Fig. 9.

Tumour progression model of Spitz tumours. Most tumours, including melanocytic neoplasms, develop through sequential acquisition of genomic aberrations. This tumour progression model suggests a continuous biological tumour spectrum rather than a clear dividing line between benign and malignant. The acquisition of genomic aberrations usually correlates with increased histological atypia and, consequently, tumours with conflicting histological criteria (atypical Spitz tumours) show more genomic aberrations than benign (Spitz naevi), but fewer than malignant (spitzoid melanoma) tumours. The order of genetic aberrations described here is likely to be a common sequence, because cell proliferation (induced by mitogenic genetic aberrations) is associated with a high probability to acquire additional genetic aberrations.

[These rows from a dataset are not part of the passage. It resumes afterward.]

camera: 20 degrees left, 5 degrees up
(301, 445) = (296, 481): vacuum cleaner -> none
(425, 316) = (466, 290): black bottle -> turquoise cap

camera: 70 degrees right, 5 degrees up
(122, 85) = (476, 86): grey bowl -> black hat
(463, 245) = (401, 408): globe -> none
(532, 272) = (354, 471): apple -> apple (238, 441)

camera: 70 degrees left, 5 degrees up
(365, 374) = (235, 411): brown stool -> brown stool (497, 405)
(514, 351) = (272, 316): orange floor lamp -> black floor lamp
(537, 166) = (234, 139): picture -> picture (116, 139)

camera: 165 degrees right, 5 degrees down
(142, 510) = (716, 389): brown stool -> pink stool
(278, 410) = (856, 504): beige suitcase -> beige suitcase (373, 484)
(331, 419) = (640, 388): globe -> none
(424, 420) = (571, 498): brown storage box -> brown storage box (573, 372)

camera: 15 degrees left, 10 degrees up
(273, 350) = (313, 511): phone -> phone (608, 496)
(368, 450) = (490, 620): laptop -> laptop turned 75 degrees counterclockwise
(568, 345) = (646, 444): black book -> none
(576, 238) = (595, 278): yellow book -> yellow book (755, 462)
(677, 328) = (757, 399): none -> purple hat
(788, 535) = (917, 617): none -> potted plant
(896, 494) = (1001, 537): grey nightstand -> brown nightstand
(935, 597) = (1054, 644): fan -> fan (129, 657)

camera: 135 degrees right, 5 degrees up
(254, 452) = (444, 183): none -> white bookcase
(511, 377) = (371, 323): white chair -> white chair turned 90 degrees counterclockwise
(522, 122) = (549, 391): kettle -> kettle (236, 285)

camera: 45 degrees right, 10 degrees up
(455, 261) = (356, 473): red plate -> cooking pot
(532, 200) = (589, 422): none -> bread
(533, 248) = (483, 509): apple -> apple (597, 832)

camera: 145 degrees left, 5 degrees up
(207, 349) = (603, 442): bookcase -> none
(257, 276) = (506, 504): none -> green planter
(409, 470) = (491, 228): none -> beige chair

However, the genetic changes may also occur in a different order and the sequence displayed here denotes that spitzoid melanomas have additional mutations, but not that all melanomas arise from naevi. Spitzoid melanoma arising without an obvious antecedent naevus may suggest that aberrations in the fail-safe mechanisms develop before the mitogenic driver. Spitz naevi usually only have a strong proliferation signal such as activating HRAS mutations or kinase fusions. These mitogenic genetic aberrations initiate tumour formation, but after initial cell proliferation, multiple fail-safe mechanisms stably block further growth (Spitz naevus). Atypical Spitz tumours abrogate some of these fail-safe mechanisms by gaining additional genomic aberrations so that the cells may continue to grow or to survive in distant organs, such as the lymph nodes. For example, aberrations of CDKN2A, CDK4, or CCND1 undermine the cell-cycle arrest, and TERT promoter mutations may prevent telomere shortening, and consequently senescence. The acquisition of these aberrations is reflected by an increase of cytological and histological atypia. Spitzoid melanomas acquire even more genetic and epigenetic aberrations, which may activate additional oncogenic pathways, affect the chromatin landscape, or reduce cell differentiation, so that the neoplastic cells may colonise and replace the infiltrated organs.